▸ What is being asked:
Starting with the line containing "common name: American wall fern" and going on through the line containing "genus: Pheucticus", write out these lines exactly as they appear.

▸ Source data:

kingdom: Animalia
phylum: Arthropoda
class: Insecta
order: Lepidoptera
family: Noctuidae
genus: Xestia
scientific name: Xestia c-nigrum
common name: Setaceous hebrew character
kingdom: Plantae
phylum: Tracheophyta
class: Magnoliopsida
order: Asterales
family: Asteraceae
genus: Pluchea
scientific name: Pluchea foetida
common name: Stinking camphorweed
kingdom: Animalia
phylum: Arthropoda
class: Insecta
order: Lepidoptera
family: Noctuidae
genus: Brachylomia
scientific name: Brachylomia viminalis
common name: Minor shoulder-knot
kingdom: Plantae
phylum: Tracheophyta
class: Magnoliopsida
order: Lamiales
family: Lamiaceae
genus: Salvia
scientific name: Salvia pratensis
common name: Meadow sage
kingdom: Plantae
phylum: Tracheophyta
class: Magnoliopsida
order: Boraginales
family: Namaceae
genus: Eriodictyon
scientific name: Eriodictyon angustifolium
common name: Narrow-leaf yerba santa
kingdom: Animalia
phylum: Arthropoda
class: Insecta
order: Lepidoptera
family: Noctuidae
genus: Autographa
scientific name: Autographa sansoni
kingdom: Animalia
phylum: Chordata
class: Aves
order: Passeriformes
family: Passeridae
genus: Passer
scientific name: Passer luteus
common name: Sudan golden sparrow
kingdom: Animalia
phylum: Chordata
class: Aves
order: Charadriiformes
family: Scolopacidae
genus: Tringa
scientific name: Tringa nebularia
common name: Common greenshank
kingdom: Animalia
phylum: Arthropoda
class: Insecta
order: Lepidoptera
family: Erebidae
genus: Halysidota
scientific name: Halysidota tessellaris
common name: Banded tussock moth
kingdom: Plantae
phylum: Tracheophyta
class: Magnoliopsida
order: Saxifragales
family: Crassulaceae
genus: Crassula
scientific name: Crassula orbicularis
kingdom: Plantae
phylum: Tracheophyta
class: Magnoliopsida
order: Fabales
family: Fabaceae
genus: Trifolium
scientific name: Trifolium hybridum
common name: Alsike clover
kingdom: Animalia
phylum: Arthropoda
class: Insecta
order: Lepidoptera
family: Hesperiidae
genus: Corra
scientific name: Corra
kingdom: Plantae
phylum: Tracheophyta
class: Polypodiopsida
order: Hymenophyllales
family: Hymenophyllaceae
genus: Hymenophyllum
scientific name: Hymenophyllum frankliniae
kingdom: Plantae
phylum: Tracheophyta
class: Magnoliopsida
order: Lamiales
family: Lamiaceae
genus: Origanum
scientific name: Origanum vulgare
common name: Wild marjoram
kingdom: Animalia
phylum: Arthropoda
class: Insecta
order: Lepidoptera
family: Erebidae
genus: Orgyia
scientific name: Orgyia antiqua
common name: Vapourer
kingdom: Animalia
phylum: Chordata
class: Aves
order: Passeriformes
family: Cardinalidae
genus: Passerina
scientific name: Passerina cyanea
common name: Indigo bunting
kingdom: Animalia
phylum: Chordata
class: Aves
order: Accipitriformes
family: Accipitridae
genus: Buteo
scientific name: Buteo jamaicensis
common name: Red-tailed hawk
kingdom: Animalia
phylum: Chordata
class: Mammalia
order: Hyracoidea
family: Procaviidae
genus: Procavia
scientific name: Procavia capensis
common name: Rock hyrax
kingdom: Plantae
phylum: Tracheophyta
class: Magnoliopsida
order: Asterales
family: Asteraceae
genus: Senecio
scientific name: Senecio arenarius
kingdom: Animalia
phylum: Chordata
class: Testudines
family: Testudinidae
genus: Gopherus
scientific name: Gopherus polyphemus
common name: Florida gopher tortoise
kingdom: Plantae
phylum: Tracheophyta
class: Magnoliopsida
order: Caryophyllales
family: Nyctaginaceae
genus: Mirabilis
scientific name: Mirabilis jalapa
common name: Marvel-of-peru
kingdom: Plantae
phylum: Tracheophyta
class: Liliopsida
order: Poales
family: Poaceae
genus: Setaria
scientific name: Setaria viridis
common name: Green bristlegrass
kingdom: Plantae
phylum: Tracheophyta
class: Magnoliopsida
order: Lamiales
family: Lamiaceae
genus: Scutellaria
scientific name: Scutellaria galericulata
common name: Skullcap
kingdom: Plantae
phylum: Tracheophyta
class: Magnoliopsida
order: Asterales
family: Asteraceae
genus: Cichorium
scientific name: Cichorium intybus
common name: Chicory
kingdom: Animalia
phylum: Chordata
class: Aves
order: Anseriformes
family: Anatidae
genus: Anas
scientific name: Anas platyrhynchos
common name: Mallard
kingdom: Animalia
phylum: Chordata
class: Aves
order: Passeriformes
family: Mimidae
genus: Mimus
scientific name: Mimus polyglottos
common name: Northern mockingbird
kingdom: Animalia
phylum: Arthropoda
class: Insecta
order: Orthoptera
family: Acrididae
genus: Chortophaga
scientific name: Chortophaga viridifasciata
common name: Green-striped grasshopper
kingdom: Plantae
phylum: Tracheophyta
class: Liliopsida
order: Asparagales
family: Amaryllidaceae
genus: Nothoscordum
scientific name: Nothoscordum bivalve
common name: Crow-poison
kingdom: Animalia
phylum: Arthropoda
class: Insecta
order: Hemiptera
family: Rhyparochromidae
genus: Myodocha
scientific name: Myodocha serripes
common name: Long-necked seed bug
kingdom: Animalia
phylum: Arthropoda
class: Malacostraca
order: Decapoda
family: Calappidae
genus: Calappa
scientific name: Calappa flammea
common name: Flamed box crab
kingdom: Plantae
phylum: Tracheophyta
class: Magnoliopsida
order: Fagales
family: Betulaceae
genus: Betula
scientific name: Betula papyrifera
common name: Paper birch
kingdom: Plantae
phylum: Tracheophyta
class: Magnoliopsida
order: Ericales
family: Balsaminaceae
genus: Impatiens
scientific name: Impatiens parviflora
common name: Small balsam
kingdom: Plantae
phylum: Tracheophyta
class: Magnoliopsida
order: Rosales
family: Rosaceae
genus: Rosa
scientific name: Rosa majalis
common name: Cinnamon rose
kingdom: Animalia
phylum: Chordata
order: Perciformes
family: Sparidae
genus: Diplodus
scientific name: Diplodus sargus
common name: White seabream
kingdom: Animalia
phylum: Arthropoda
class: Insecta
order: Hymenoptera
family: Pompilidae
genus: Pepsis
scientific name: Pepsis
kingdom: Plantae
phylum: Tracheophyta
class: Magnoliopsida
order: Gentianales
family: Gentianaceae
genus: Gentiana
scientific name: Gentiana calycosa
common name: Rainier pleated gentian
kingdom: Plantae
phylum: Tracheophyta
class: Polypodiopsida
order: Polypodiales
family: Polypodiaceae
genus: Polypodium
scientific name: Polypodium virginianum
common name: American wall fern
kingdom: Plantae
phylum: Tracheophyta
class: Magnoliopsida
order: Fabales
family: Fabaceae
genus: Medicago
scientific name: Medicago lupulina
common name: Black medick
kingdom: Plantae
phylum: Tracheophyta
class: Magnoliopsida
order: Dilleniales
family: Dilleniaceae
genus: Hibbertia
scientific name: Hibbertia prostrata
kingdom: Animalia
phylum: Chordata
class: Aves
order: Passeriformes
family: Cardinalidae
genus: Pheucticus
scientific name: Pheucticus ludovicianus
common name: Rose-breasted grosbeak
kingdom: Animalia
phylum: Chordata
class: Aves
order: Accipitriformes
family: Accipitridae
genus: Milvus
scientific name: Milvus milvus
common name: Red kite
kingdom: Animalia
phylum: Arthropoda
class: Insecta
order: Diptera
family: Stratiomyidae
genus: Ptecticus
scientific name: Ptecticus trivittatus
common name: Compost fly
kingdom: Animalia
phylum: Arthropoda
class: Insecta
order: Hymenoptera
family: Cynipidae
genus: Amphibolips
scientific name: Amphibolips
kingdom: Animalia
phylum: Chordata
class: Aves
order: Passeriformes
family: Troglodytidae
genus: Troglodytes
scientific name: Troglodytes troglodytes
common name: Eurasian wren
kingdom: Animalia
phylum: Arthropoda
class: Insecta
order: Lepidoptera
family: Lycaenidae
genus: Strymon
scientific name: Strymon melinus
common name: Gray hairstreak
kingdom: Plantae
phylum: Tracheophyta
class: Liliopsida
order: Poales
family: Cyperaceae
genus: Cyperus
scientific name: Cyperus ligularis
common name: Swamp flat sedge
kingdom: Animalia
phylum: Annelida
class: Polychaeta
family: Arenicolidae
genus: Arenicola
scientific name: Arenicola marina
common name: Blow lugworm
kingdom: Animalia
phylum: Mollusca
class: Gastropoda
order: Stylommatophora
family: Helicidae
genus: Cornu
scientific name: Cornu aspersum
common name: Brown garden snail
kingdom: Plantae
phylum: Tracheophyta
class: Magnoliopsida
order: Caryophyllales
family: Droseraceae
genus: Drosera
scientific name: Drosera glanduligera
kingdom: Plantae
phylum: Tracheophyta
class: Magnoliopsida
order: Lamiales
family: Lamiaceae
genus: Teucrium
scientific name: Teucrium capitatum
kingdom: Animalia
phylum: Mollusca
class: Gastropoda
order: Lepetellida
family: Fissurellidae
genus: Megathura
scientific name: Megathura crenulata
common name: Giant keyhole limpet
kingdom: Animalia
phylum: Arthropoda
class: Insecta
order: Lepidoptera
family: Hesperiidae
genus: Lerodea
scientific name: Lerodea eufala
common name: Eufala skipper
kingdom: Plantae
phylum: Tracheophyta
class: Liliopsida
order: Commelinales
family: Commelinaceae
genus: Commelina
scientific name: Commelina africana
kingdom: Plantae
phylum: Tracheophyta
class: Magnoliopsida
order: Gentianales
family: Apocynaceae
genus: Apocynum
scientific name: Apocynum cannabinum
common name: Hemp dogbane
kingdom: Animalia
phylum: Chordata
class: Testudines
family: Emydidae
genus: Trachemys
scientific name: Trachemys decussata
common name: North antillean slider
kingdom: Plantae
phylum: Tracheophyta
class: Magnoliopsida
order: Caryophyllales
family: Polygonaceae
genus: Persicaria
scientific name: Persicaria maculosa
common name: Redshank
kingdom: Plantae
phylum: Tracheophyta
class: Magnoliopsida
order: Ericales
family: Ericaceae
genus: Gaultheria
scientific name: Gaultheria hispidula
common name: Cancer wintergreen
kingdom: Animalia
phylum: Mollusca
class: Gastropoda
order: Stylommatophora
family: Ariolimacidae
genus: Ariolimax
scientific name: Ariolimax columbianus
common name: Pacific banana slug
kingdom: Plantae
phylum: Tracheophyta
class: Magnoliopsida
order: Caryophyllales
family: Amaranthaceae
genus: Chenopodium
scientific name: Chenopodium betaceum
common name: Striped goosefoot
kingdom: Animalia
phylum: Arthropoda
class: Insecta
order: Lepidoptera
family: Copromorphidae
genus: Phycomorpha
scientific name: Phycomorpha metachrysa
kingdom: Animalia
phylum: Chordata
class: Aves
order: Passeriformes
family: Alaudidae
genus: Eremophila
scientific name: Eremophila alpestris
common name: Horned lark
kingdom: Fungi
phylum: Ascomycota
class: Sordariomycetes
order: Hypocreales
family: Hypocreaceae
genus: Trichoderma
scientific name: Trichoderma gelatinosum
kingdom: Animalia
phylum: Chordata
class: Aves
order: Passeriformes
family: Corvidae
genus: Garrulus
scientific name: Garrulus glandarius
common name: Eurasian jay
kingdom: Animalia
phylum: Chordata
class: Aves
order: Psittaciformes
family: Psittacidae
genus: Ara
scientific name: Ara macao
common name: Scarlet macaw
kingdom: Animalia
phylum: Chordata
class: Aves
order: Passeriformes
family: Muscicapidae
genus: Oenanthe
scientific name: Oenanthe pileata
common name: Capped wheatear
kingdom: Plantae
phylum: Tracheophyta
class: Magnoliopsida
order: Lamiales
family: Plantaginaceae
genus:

▸ Answer in full:
common name: American wall fern
kingdom: Plantae
phylum: Tracheophyta
class: Magnoliopsida
order: Fabales
family: Fabaceae
genus: Medicago
scientific name: Medicago lupulina
common name: Black medick
kingdom: Plantae
phylum: Tracheophyta
class: Magnoliopsida
order: Dilleniales
family: Dilleniaceae
genus: Hibbertia
scientific name: Hibbertia prostrata
kingdom: Animalia
phylum: Chordata
class: Aves
order: Passeriformes
family: Cardinalidae
genus: Pheucticus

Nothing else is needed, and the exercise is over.